At trial, counsel presented the testimony of Dr. Wu, Dr. Gebel, and Allen’s
aunt Myrtle Hudson that outlined Allen’s mental health issues and the physical and
sexual abuse she suffered while growing up and as an adult. The jury heard of her
issues with impulse control, her intracranial brain injuries, and the traumatic
childhood and violent relationships she endured.

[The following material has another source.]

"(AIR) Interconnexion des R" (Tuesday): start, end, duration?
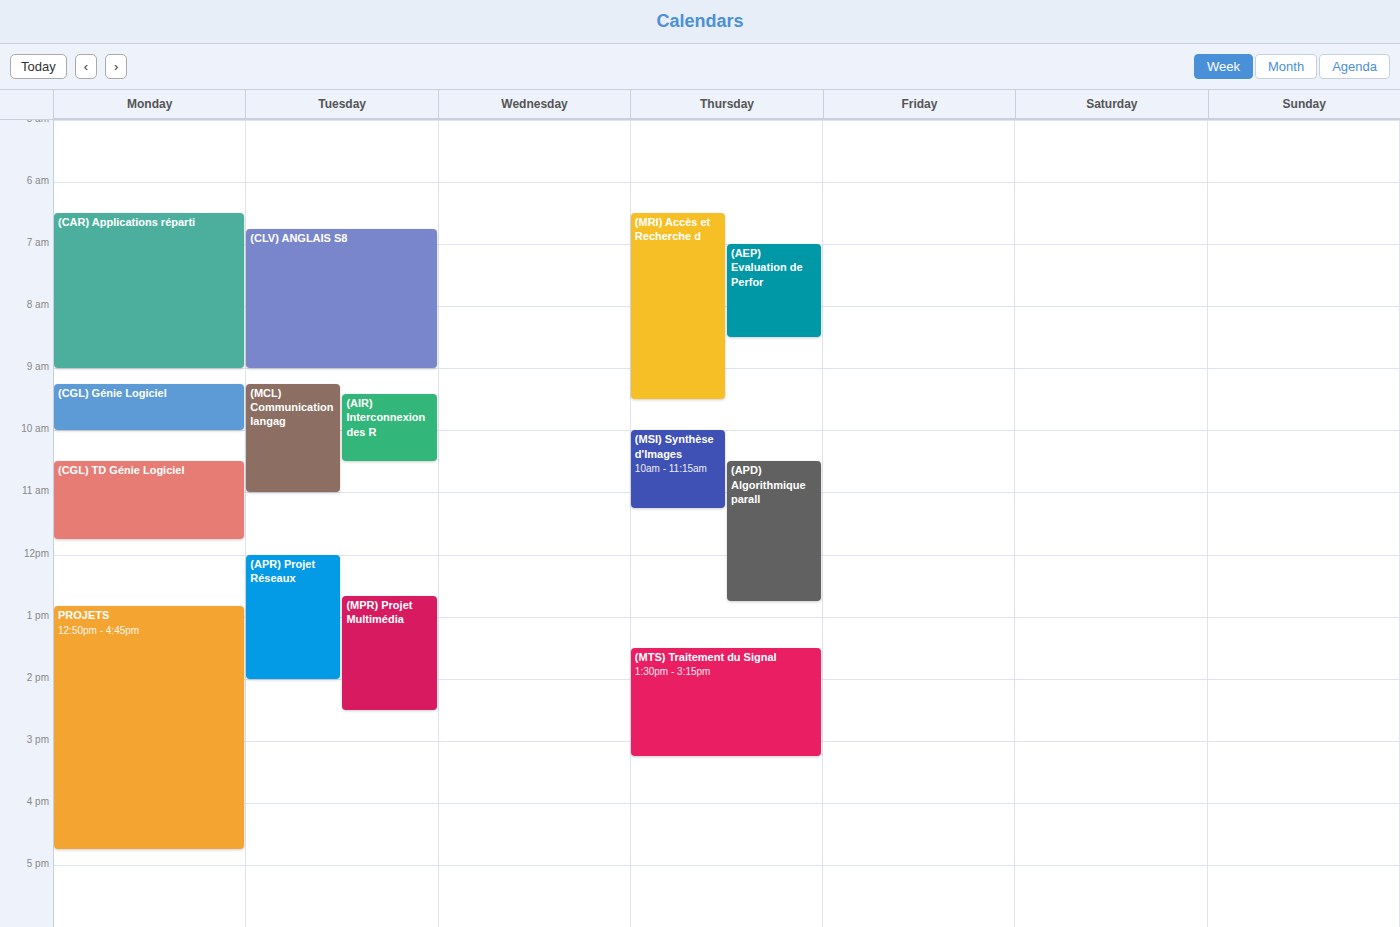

Upon review of the trial court’s order and record, we conclude that defense
counsel’s mitigation investigation did not prejudice Allen. Had the additional
mitigation evidence been introduced as Allen claims, there is no reasonable
probability that the outcome would have been different. First, Allen
overemphasizes the value of evidentiary hearing testimony presented by Allen’s
family members and Dr. Russell. The testimony presented regarding Allen’s
background was cumulative to the mitigation already presented at trial. This Court
has “repeatedly held that counsel is not ineffective for failing to present cumulative
evidence.” Jones v. State, 998 So. 2d 573, 586 (Fla. 2008); see also Rhodes v.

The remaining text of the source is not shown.